In that time, he had a student try to sell him candy for a band fundraiser, a student ask if she could come talk to him later in his office and a student ask if he was down to go fishing with him on Thursday.
All of those are secondary job requirements, sadly, to the primary reason he is there.
“For me, the number one thing is to keep the school safe,” Officer McGinn said.
The fact is, since the tragedy of Columbine High School to the horror of what happened at Marjory Stoneman Douglas last month, the job of a school resource officer is one that can change.
From that of being a resource to students to that of being a one-man swat team.

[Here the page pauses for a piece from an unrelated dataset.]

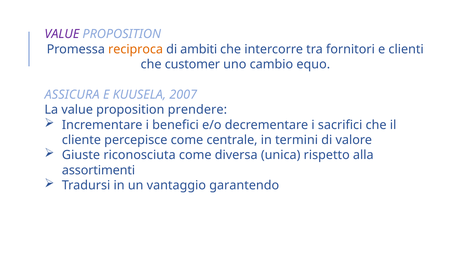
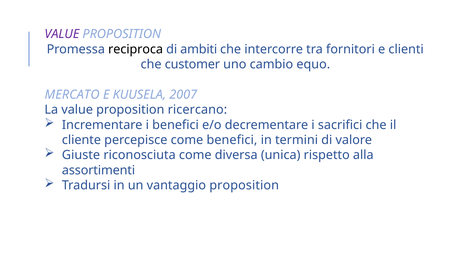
reciproca colour: orange -> black
ASSICURA: ASSICURA -> MERCATO
prendere: prendere -> ricercano
come centrale: centrale -> benefici
vantaggio garantendo: garantendo -> proposition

“Our SWAT team came in and they told us, we have to train you differently that we train, you are going to be by yourself, when this happens you are going to be by yourself and you have to go towards a threat by yourself,” Officer McGinn said, talking about what would happen at Harding, for him, in an active shooter situation.
And so, he's gone through live drills in these hallways by himself.
“As soon as I became an SRO yes, I think about it almost every day, and you think you build these relationships with the students and you have to be prepared to go after a threat.”
Everyday thinking, build relationships and be aware. Humanize yourself as a police officer, and, know how to keep nearly 1,900 students away from the shooter.
Officer McGinn is one of seven school resource officers in St. Paul.
His job is one that Congress, the President and the public at large are debating as to what it entails. But he says he pays it no mind fulfilling his two roles in Harding’s crowded hallways.
That of a peacemaker. And that of a possible, defender.